Procter & Gamble is putting its online marketing muscle behind digital music, offering downloads to its 7 million strong Home Made Simple community. The technology behind the new initiative, called Julie’s Jukebox, is provided by PassAlong Networks.
Financial details of the arrangement weren’t disclosed.
P&G has begun promoting the new $0.99 song downloads via its Home Made Simple email newsletter, whose content normally covers topics like dusting electronics, getting out stains and home decorating. Songs, grouped in themed “showcases,” are displayed next to matching editorial content. For example, an article called “Keeping Everyone Happy at the Table” is accompanied by songs like Dolly Parton’s “Hungry Again,” and Duran Duran’s “Hungry Like the Wolf.” Procter and Gamble has gone back through its archives and added musical “showcases” to every article on its Web site.

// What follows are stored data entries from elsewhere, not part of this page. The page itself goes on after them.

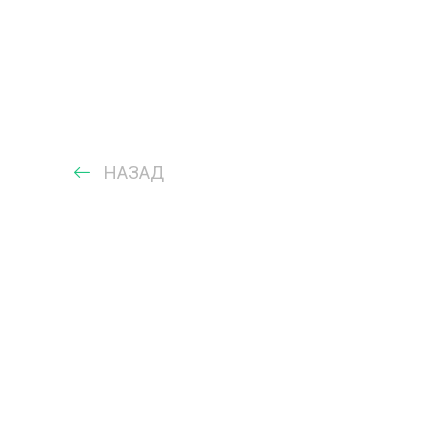
НАЗАД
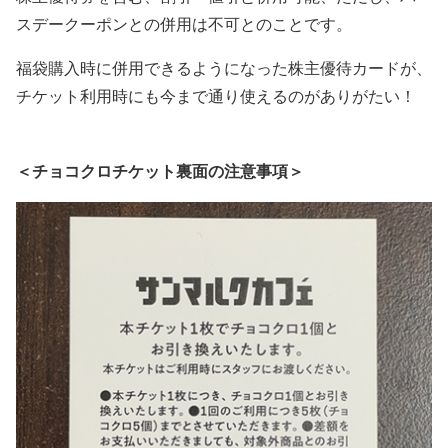
スデークーポンとの併用は不可とのことです。
福袋購入時に併用できるようになった株主優待カードが、
チケット利用時にも今まで通り使えるのがありがたい！
＜チョコクロチケット裏面の注意事項＞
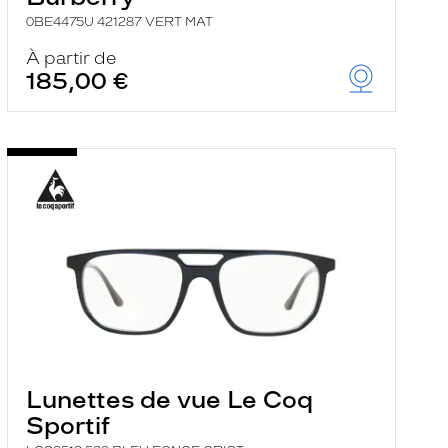
0BE4475U 421287 VERT MAT
À partir de
185,00 €
Lunettes de vue Le Coq
Sportif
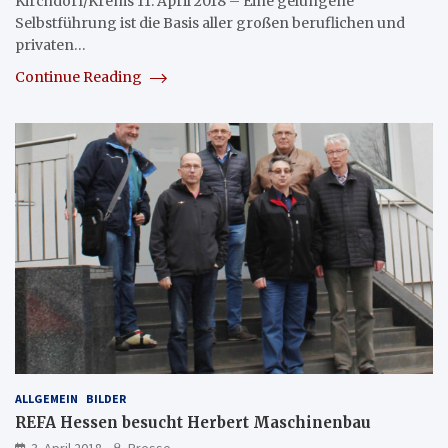
Kirchdorf/Krems 11. April 2018 – Eine gelungene
Selbstführung ist die Basis aller großen beruflichen und
privaten…
Continue Reading
ALLGEMEIN
BILDER
REFA Hessen besucht Herbert Maschinenbau
3. April 2018
Presse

“This is really about providing a collection of music as a soundtrack for our life experiences,” said Dave Jaworski, co-founder and CEO of PassAlong Networks. “Home Made Simple covers everything from tips for a great backyard barbecue to holiday party tips. Our soundtracks that go with each of these are designed to complement the editorial.”

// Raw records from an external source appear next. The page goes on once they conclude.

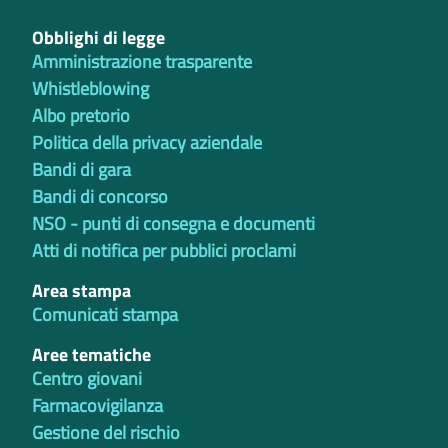
Obblighi di legge
Amministrazione trasparente
Whistleblowing
Albo pretorio
Politica della privacy aziendale
Bandi di gara
Bandi di concorso
NSO - punti di consegna e documenti
Atti di notifica per pubblici proclami
Area stampa
Comunicati stampa
Aree tematiche
Centro giovani
Farmacovigilanza
Gestione del rischio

PassAlong’s technology enables users to buy music and to share it with friends, either via email or through an instant messaging client. If these friends buy the suggested music, the original person is rewarded with points they can redeem for songs.
“This new initiative takes our online strategy one step further by incorporating digital music and the unique community features offered by PassAlong Networks into an existing online relationship with our consumers,” said Maurice Coffey, a brand manager for Procter & Gamble, in a statement.
Home Made Simple, like many packaged goods efforts, is aimed at a wide swath of women — anyone who maintains a household. That’s “anyone from newly married, to someone that has children, to a empty nester,” said Jaworski.
PassAlong also provides digital music stores for eBay and the Musicland Group, parent of the Sam Goody retail chain. Its more than 1 million songs are in rights-protected Windows Media format and can be burned onto CDs or played on many digital music devices, excluding Apple’s popular iPod.